Ice climbing the "Palenville Coronary"

Ice climbing is not for the faint-of-heart. Just being outdoors on your average winter Catskills day can be bad enough, let alone outdoors hanging by your fingernails from the underside of a cliff 85 feet up.

But lots of people around here love the sport, and several of them -- notably Ryan Stefiuk at Bigfoot Mountain Guides and a rotating cast of climbers at Alpine Endeavors -- chronicle their adventures clambering up the ice in excellent blogs.

Those blogs were a-flutter recently over a nerve-wracking video made by recent transplants to New Paltz from the Rockies of their ascent up a new route in the Kaaterskill Clove dubbed the "Palenville Coronary."

With Chris Lamme videoing the climb and Kyle Gay belaying, Brad Heller made the ascent with the help of some sophisticated climbing tools and Gay to catch him if he fell.
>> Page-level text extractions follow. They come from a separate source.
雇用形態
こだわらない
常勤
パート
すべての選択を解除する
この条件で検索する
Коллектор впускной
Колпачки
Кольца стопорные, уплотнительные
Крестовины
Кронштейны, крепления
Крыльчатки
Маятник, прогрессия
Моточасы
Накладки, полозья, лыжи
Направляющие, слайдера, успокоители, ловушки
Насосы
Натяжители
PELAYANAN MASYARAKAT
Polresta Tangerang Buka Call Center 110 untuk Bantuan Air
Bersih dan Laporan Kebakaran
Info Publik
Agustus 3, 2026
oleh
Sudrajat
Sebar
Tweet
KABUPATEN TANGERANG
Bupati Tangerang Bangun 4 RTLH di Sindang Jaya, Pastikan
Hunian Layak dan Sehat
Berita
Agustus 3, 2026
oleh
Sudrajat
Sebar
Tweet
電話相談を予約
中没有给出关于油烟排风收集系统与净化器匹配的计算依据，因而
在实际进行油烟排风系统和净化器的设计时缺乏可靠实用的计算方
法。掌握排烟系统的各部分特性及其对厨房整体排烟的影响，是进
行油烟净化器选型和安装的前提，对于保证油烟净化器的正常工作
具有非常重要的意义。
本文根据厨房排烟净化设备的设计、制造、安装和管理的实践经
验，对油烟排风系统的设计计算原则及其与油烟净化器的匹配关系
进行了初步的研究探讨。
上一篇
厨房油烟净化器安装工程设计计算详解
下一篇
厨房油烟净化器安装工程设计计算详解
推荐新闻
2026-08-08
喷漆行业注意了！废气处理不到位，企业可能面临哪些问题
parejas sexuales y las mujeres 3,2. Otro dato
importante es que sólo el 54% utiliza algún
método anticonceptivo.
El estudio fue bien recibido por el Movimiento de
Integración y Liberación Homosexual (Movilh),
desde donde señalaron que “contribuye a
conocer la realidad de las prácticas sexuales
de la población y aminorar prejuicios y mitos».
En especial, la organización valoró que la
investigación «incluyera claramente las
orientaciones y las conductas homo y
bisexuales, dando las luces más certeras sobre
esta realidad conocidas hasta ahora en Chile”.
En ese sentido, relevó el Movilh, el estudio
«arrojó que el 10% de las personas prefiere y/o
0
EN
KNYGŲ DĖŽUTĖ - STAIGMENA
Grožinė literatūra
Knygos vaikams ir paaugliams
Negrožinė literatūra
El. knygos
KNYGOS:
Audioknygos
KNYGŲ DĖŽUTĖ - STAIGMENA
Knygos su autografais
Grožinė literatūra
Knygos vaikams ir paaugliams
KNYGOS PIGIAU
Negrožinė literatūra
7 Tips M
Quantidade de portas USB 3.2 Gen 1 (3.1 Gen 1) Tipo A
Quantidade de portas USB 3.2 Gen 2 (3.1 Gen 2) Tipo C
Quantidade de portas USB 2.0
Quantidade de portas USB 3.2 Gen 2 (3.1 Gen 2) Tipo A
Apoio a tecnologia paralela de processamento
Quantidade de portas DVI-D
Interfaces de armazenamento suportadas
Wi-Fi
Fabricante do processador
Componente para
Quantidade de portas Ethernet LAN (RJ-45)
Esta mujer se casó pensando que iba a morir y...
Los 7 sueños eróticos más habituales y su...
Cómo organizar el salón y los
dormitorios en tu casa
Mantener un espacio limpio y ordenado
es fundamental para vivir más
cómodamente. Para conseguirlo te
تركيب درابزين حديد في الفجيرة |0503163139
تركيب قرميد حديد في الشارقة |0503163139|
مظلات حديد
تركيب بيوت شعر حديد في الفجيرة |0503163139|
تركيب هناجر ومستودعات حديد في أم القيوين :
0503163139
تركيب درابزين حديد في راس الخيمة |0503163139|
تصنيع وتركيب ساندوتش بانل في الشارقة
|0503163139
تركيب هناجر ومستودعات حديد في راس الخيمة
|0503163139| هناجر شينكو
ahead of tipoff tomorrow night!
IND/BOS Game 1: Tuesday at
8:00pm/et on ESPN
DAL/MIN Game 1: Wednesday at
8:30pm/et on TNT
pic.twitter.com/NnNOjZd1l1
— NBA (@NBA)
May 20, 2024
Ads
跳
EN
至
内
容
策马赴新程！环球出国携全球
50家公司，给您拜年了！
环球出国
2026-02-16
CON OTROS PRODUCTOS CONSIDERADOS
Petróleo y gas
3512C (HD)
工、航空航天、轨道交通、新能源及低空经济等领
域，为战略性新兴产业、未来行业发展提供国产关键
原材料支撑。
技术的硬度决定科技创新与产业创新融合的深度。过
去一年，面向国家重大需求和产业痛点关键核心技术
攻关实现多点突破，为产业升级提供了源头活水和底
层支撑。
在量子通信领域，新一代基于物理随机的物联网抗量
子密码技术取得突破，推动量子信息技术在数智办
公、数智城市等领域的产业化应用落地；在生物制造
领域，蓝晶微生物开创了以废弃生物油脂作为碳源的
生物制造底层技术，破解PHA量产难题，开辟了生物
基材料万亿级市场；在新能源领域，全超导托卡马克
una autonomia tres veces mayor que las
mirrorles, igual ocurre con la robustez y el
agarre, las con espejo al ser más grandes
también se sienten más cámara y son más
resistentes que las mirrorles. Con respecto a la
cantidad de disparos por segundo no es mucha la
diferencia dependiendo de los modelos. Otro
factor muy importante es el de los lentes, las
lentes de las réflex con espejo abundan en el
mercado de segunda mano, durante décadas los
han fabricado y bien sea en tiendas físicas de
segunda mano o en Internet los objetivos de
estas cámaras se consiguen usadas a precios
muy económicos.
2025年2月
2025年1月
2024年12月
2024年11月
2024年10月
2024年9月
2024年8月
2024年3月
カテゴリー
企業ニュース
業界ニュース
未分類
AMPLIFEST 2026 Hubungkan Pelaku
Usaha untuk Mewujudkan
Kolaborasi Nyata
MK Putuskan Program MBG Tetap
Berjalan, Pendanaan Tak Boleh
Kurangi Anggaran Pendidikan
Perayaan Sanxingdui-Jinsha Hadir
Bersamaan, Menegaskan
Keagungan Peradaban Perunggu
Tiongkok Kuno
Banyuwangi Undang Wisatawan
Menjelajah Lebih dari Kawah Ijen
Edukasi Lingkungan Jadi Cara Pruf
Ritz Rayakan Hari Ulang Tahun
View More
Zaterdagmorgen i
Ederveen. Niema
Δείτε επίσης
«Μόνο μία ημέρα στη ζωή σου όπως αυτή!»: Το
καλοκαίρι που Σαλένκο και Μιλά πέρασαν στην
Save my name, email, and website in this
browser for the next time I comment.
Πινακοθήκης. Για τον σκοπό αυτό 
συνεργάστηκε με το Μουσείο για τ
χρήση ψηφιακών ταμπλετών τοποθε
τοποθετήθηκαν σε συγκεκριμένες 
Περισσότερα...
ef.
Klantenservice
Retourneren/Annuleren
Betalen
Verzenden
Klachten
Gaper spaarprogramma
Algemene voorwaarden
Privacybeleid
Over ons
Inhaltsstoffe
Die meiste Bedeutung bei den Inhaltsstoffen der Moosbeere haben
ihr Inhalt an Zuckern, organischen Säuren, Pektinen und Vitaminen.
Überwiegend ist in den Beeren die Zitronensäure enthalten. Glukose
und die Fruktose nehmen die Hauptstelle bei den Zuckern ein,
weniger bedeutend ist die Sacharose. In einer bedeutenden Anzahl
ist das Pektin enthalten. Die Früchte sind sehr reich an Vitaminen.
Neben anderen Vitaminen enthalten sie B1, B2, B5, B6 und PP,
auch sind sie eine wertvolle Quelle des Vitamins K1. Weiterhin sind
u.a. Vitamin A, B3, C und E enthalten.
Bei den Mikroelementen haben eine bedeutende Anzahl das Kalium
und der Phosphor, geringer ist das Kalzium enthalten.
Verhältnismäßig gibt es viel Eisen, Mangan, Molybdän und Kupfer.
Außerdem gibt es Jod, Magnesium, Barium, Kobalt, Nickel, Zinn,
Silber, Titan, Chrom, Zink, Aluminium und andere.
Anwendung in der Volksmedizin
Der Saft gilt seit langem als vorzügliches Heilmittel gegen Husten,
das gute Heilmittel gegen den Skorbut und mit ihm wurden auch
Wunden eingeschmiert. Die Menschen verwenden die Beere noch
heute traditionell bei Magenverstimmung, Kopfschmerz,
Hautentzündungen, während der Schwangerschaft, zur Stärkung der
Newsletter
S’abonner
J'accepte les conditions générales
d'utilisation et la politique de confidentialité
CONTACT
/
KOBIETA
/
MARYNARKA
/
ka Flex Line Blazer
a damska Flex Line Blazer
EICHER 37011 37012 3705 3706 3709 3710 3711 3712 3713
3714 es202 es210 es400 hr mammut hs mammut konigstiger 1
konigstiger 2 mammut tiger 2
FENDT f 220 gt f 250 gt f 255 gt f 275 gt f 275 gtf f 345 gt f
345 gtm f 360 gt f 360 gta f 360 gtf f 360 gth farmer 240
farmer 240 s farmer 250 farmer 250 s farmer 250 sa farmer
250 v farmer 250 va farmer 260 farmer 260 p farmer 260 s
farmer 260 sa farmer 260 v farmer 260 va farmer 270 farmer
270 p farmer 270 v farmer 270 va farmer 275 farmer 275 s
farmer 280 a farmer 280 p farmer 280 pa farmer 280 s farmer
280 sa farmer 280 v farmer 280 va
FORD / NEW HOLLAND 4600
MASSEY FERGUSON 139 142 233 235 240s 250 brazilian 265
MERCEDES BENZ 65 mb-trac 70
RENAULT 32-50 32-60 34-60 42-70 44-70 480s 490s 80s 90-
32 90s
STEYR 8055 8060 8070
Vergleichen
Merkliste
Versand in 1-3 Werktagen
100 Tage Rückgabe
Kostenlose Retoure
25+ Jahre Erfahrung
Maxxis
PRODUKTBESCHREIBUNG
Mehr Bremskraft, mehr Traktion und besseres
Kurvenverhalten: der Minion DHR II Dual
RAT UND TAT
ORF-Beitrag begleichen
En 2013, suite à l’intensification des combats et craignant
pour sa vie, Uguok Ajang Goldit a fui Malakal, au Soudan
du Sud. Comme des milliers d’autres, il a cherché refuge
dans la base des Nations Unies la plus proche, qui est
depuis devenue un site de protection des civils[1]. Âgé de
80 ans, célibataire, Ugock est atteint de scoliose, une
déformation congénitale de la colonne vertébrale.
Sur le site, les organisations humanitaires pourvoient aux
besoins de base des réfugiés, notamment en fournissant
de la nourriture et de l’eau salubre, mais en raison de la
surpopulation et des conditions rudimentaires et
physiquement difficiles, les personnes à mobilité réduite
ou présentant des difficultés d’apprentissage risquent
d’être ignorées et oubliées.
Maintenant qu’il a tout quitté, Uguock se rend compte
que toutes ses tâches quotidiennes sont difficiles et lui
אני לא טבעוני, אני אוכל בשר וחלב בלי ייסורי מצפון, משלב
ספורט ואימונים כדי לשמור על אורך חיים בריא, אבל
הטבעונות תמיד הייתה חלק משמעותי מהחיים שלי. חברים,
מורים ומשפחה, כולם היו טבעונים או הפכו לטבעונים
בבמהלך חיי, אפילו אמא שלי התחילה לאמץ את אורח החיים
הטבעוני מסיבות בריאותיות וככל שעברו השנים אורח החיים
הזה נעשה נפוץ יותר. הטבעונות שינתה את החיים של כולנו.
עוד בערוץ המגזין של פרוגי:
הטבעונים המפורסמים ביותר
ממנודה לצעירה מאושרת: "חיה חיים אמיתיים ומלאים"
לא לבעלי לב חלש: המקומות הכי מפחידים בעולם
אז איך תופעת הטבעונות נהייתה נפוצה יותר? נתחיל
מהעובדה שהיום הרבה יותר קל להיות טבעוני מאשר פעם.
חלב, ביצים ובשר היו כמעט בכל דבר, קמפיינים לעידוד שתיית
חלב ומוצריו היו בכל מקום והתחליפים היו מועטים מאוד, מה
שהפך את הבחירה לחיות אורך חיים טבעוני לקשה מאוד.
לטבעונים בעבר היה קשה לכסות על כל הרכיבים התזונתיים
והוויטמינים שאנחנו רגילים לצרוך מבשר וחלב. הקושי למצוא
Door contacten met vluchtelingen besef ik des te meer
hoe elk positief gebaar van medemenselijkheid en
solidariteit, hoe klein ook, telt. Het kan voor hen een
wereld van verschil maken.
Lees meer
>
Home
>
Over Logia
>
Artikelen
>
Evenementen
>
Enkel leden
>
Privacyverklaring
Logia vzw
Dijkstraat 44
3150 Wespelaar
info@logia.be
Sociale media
The video of the climb is worth watching in its entirety -- especially around minute 4:15, when Heller loses his grip, falls, and gets caught by Gay's belay rope:

 

According to The Alpinist, a climbing website, that was just one of Heller's falls that day.

The site reports that it took Heller three hours and five falls to finish the climb, and that he broke a finger and sprained his ankle in the process.

Another climbing website, Climberism, has a little more detail about the route Heller blazed:

The route is currently rated, at what they believe, WI6 M7, “it’s about 85′ tall with a 15′ roof,” Chris Says. Heller attempted to onsight the climb but took a few burly falls; it still awaits a ground-up ascent or Heller’s redpoint. The route is about 50′ to the right of the Palenville Corner in the Kaaterskill Clove area of the Catskills.

On his blog, Stefiuk lauded the team for its bold approach:

For anyone who’s wondering what the hard mixed climbing in the Catskills is all about this video will convince you that you need to come scrap around on the steep crags in the Cats. Just thinking about placing my hand over the pick of a wobbly tool placement makes my palms sweat ... Brad Heller and Chris Lamme are both recent New Paltz residents that have moved east from the Rockies. Sometimes it takes a new pair of glasses and a strong set of forearms to show people the possibilities that await.

But other climbers are dubious about Heller's feat. Several posters on a forum for climbers at the University of Washington think that the climb was too risky:

This is one of the crazier (scarier) climbs I've ever seen. Glad I'm not this guy's belayer.

This makes me wonder if he's just stupid and lucky or got good and hard fast. I mean, is it conceivable that he was just unaware of the risks of what he was doing. My guess, and sincere hope, is no, but that did seem rather reckless. Anything for publicity right?